Planning to get some new crowns or have periodontal work done when you visit the family in the Philippines next summer? Going to Dubai for a brow lift, followed up by some amazing shopping? Having your heart surgery taken care of back home in Germany? Welcome to the world of medical tourism!
Did you know that it’s estimated that some 750,000 US citizens go abroad for medical care of some sort each year? If you are planning to join the ranks, there are some things to keep in mind. The most common procedures undergone during these ‘medical vacations‘ appear to be cosmetic enhancements, dentistry and – sort of oddly – heart surgery. Our CDC reports that many of these medical tourists travel for care because the treatment is that much cheaper in another country. In many cases, too, a large number of these medical tourists are immigrants to the US, going back to their home countries for a health service.
There are risks involved in medical tourism, of course. The specifics depend on the nature of the procedures performed and the part of the world visited, but some basic issues are identified as follows:
- Doctors may reuse needles between patients or allow other unsafe injection practices, which can transmit HIV, hepatitis or other diseases.

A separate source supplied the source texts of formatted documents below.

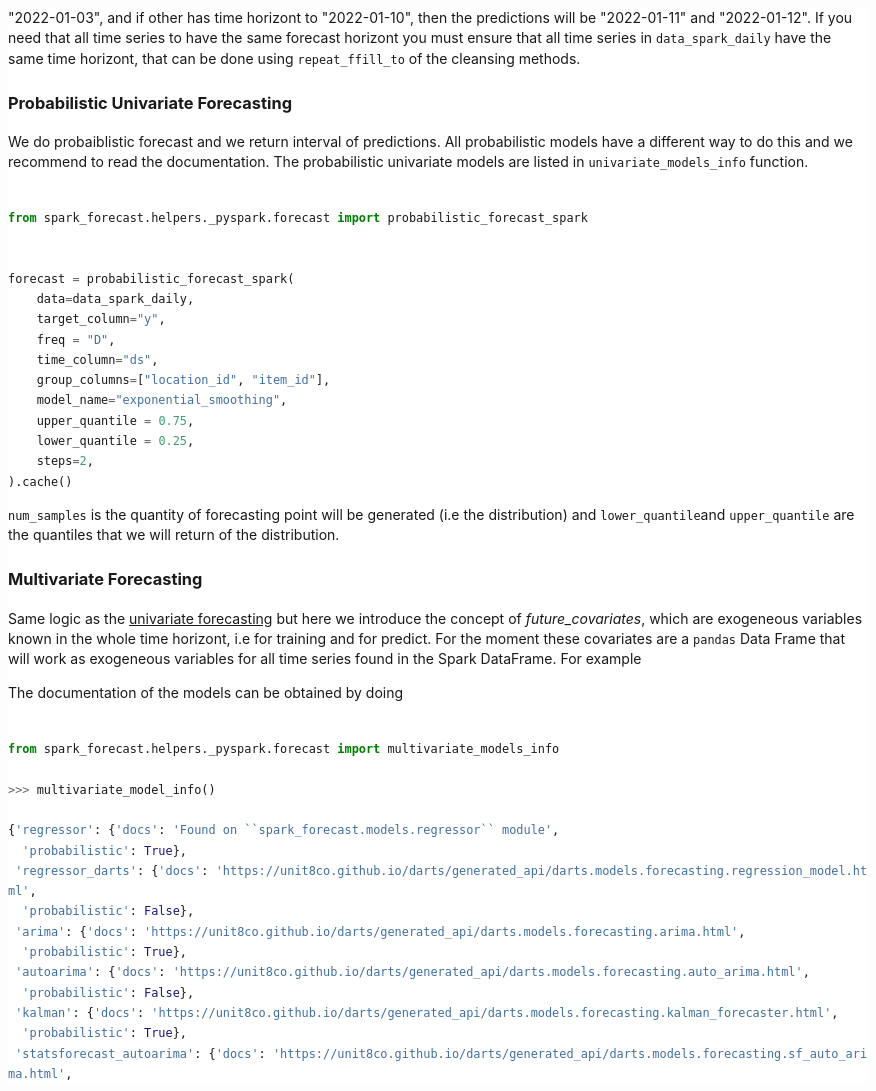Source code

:"2022-01-03", and if other has time horizont to "2022-01-10", then the predictions will be "2022-01-11" and "2022-01-12". If you need that all time series to have the same forecast horizont you must ensure that all time series in ``data_spark_daily`` have the same time horizont, that can be done using ``repeat_ffill_to`` of the cleansing methods.


### Probabilistic Univariate Forecasting

We do probaiblistic forecast and we return interval of predictions. All probabilistic models have a different way to do this and we recommend to read the documentation. The probabilistic univariate models are listed in ``univariate_models_info`` function.

```python

from spark_forecast.helpers._pyspark.forecast import probabilistic_forecast_spark


forecast = probabilistic_forecast_spark(
    data=data_spark_daily,
    target_column="y",
    freq = "D",
    time_column="ds",
    group_columns=["location_id", "item_id"],
    model_name="exponential_smoothing",
    upper_quantile = 0.75,
    lower_quantile = 0.25,
    steps=2,
).cache()

```

``num_samples`` is the quantity of forecasting point will be generated (i.e the distribution) and ``lower_quantile``and ``upper_quantile`` are the quantiles that we will return of the distribution.


### Multivariate Forecasting

Same logic as the [univariate forecasting](#univariate-forecasting) but here we introduce the concept of *future_covariates*, which are exogeneous variables known in the whole
time horizont, i.e for training and for predict. For the moment these covariates are a ``pandas`` Data Frame that will work as exogeneous variables for all time series found in the Spark DataFrame. For example

The documentation of the models can be obtained by doing

```python

from spark_forecast.helpers._pyspark.forecast import multivariate_models_info

>>> multivariate_model_info()

{'regressor': {'docs': 'Found on ``spark_forecast.models.regressor`` module',
  'probabilistic': True},
 'regressor_darts': {'docs': 'https://unit8co.github.io/darts/generated_api/darts.models.forecasting.regression_model.html',
  'probabilistic': False},
 'arima': {'docs': 'https://unit8co.github.io/darts/generated_api/darts.models.forecasting.arima.html',
  'probabilistic': True},
 'autoarima': {'docs': 'https://unit8co.github.io/darts/generated_api/darts.models.forecasting.auto_arima.html',
  'probabilistic': False},
 'kalman': {'docs': 'https://unit8co.github.io/darts/generated_api/darts.models.forecasting.kalman_forecaster.html',
  'probabilistic': True},
 'statsforecast_autoarima': {'docs': 'https://unit8co.github.io/darts/generated_api/darts.models.forecasting.sf_auto_arima.html',
```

- Communication may be a real challenge. Undergoing procedures and receiving care at a clinic or medical facility where you do not speak the language fluently greatly increases the chance that miscommunications and misunderstandings will take place regarding your care and treatment.

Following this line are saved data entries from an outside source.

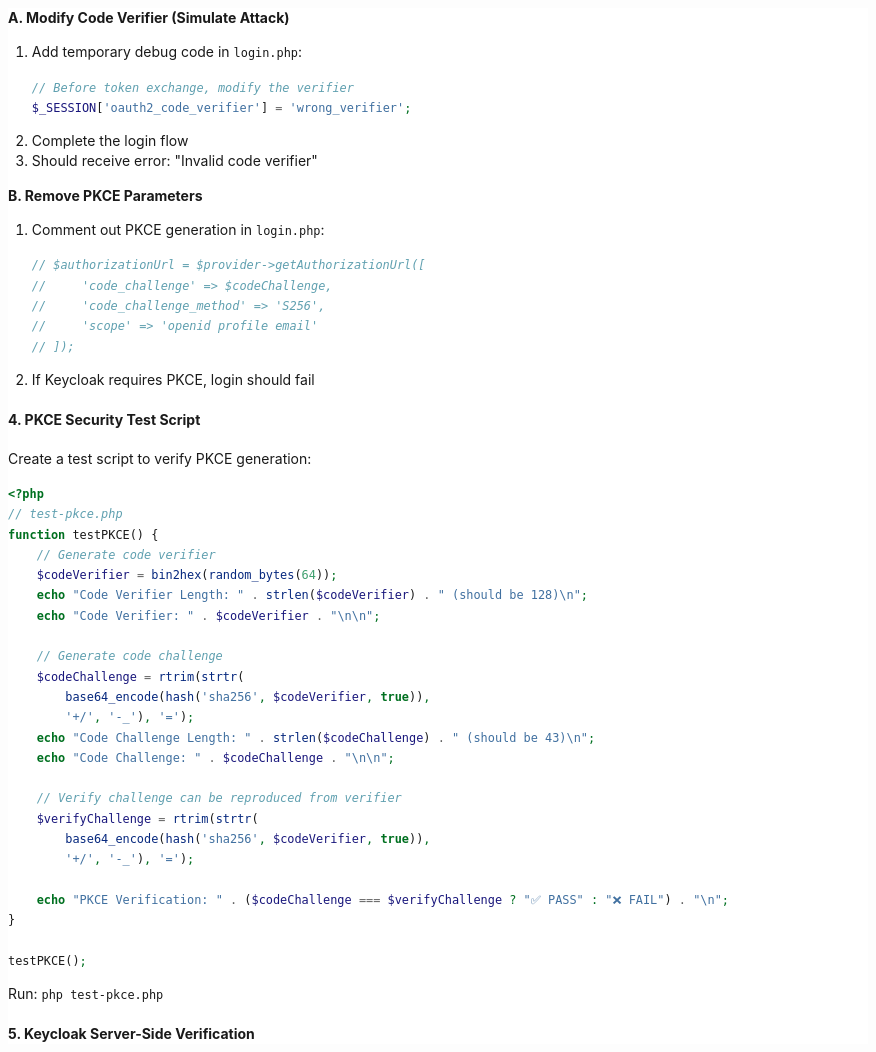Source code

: **A. Modify Code Verifier (Simulate Attack)**
1. Add temporary debug code in `login.php`:
   ```php
   // Before token exchange, modify the verifier
   $_SESSION['oauth2_code_verifier'] = 'wrong_verifier';
   ```
2. Complete the login flow
3. Should receive error: "Invalid code verifier"

**B. Remove PKCE Parameters**
1. Comment out PKCE generation in `login.php`:
   ```php
   // $authorizationUrl = $provider->getAuthorizationUrl([
   //     'code_challenge' => $codeChallenge,
   //     'code_challenge_method' => 'S256',
   //     'scope' => 'openid profile email'
   // ]);
   ```
2. If Keycloak requires PKCE, login should fail

#### 4. **PKCE Security Test Script**

Create a test script to verify PKCE generation:

```php
<?php
// test-pkce.php
function testPKCE() {
    // Generate code verifier
    $codeVerifier = bin2hex(random_bytes(64));
    echo "Code Verifier Length: " . strlen($codeVerifier) . " (should be 128)\n";
    echo "Code Verifier: " . $codeVerifier . "\n\n";
    
    // Generate code challenge
    $codeChallenge = rtrim(strtr(
        base64_encode(hash('sha256', $codeVerifier, true)),
        '+/', '-_'), '=');
    echo "Code Challenge Length: " . strlen($codeChallenge) . " (should be 43)\n";
    echo "Code Challenge: " . $codeChallenge . "\n\n";
    
    // Verify challenge can be reproduced from verifier
    $verifyChallenge = rtrim(strtr(
        base64_encode(hash('sha256', $codeVerifier, true)),
        '+/', '-_'), '=');
    
    echo "PKCE Verification: " . ($codeChallenge === $verifyChallenge ? "✅ PASS" : "❌ FAIL") . "\n";
}

testPKCE();
```

Run: `php test-pkce.php`

#### 5. **Keycloak Server-Side Verification**

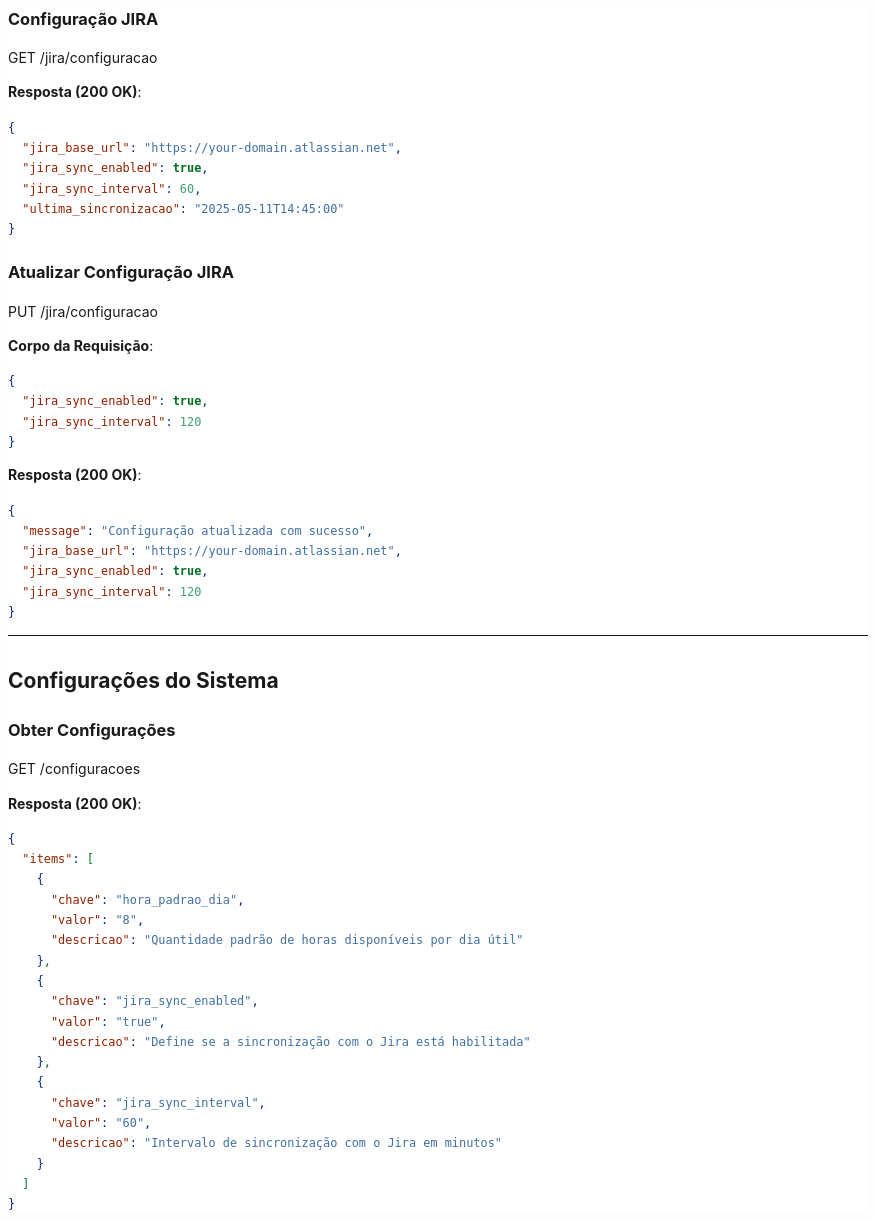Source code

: ### Configuração JIRA
GET /jira/configuracao

**Resposta (200 OK)**:
```json
{
  "jira_base_url": "https://your-domain.atlassian.net",
  "jira_sync_enabled": true,
  "jira_sync_interval": 60,
  "ultima_sincronizacao": "2025-05-11T14:45:00"
}
```

### Atualizar Configuração JIRA
PUT /jira/configuracao

**Corpo da Requisição**:
```json
{
  "jira_sync_enabled": true,
  "jira_sync_interval": 120
}
```

**Resposta (200 OK)**:
```json
{
  "message": "Configuração atualizada com sucesso",
  "jira_base_url": "https://your-domain.atlassian.net",
  "jira_sync_enabled": true,
  "jira_sync_interval": 120
}
```

---

## Configurações do Sistema

### Obter Configurações
GET /configuracoes

**Resposta (200 OK)**:
```json
{
  "items": [
    {
      "chave": "hora_padrao_dia",
      "valor": "8",
      "descricao": "Quantidade padrão de horas disponíveis por dia útil"
    },
    {
      "chave": "jira_sync_enabled",
      "valor": "true",
      "descricao": "Define se a sincronização com o Jira está habilitada"
    },
    {
      "chave": "jira_sync_interval",
      "valor": "60",
      "descricao": "Intervalo de sincronização com o Jira em minutos"
    }
  ]
}
```
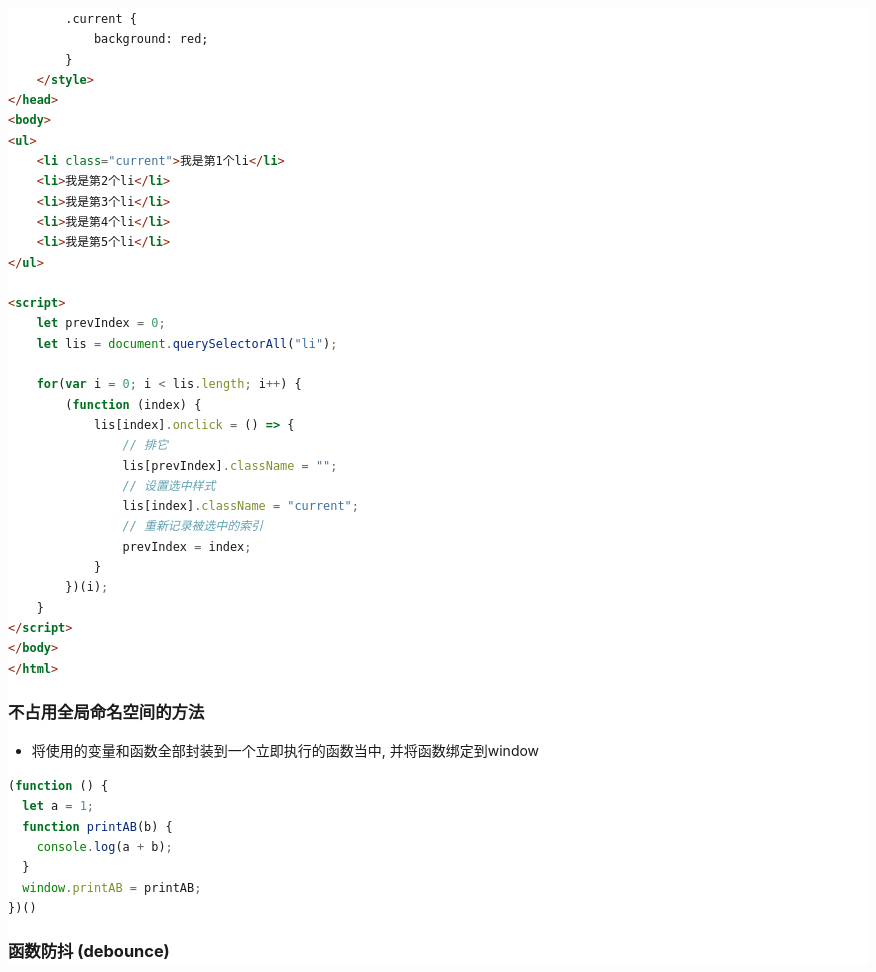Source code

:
 ```html
		.current {
			background: red;
		}
	</style>
</head>
<body>
<ul>
	<li class="current">我是第1个li</li>
	<li>我是第2个li</li>
	<li>我是第3个li</li>
	<li>我是第4个li</li>
	<li>我是第5个li</li>
</ul>

<script>
	let prevIndex = 0;
	let lis = document.querySelectorAll("li");

	for(var i = 0; i < lis.length; i++) {
		(function (index) {
			lis[index].onclick = () => {
				// 排它
				lis[prevIndex].className = "";
				// 设置选中样式
				lis[index].className = "current";
				// 重新记录被选中的索引
				prevIndex = index;
			}
		})(i);
	}
</script>
</body>
</html>
```



### 不占用全局命名空间的方法

- 将使用的变量和函数全部封装到一个立即执行的函数当中, 并将函数绑定到window

```js
(function () {
  let a = 1;
  function printAB(b) {
    console.log(a + b);
  }
  window.printAB = printAB; 
})()
```



### 函数防抖 (debounce)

- Medication may be counterfeit or of poor quality in some countries.
- Keep in mind that antibiotic resistance is a global problem. Resistant bacteria may be more common in other countries than in the US.

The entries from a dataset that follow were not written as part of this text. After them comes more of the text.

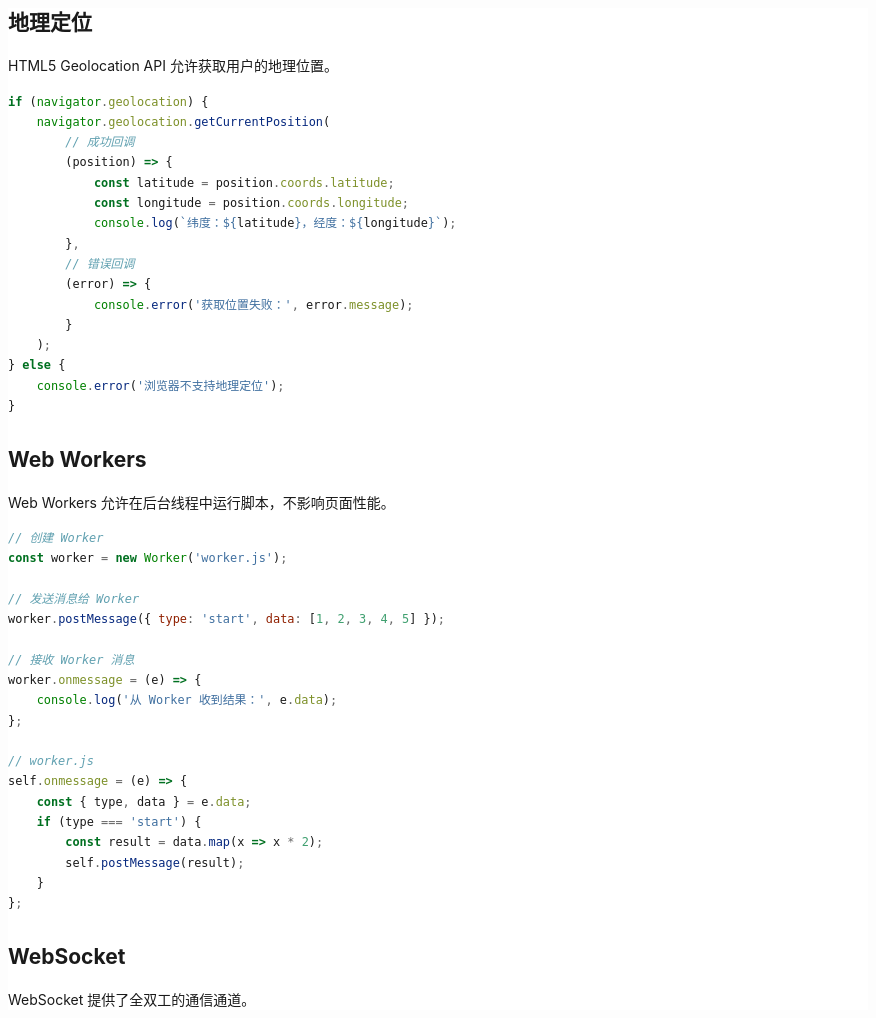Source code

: ## 地理定位

HTML5 Geolocation API 允许获取用户的地理位置。

```javascript
if (navigator.geolocation) {
    navigator.geolocation.getCurrentPosition(
        // 成功回调
        (position) => {
            const latitude = position.coords.latitude;
            const longitude = position.coords.longitude;
            console.log(`纬度：${latitude}，经度：${longitude}`);
        },
        // 错误回调
        (error) => {
            console.error('获取位置失败：', error.message);
        }
    );
} else {
    console.error('浏览器不支持地理定位');
}
```

## Web Workers

Web Workers 允许在后台线程中运行脚本，不影响页面性能。

```javascript
// 创建 Worker
const worker = new Worker('worker.js');

// 发送消息给 Worker
worker.postMessage({ type: 'start', data: [1, 2, 3, 4, 5] });

// 接收 Worker 消息
worker.onmessage = (e) => {
    console.log('从 Worker 收到结果：', e.data);
};

// worker.js
self.onmessage = (e) => {
    const { type, data } = e.data;
    if (type === 'start') {
        const result = data.map(x => x * 2);
        self.postMessage(result);
    }
};
```

## WebSocket

WebSocket 提供了全双工的通信通道。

- The blood supply in some countries primarily comes from paid donors. It may not be screened, putting patients at risk of HIV and other infections spread through blood.
- Flying shortly after surgery increases the risk for blood clots.
Still want to go ahead with that surgery?
- If you are set on traveling outside the country for medical care, see a travel medicine practitioner at least 4-6 weeks prior to departing. Go over the basics for healthy travel, then discuss the specific risks related to the procedure and traveling before and after that procedure.
- Check, check and re-check the qualifications of the providers who will be performing the procedure and the credentials of the facility where the work will be done. The Joint Commission International (US-based) certifies health care facilities according to specific standards. Click here: jointcommission.org. for more information.
- You will need to have a written agreement in place with the health care facility or the group organizing the trip before any work is done. This agreement should clearly define and describe what treatments, supplies and care are covered by the costs of the trip.
- Determine what legal actions you can take should anything go wrong with the procedure.
- You don’t speak the local language? Before you get there, find out how you will be communicating with the doctors, nurses and aides, and any others involved with your treatment and care.
- Get copies of your medical records that include lab work and other studies done related to the conditions for which you are seeking care and any allergies you might have.
- Prepare a list of all the medications you take, including their brand names, their generic names, manufacturers and dosages. And bring copies of all your prescriptions.
- Try to arrange follow-up care with your local health care provider before you leave.
- Get copies of all your medical records before you return home.
- If you are planning to add vacation-type activities to this trip, such as taking long tours, swimming, sunbathing or drinking alcohol, find out if such activities are permitted after the procedure.
From the Centers for Disease Control and Prevention, February 2012.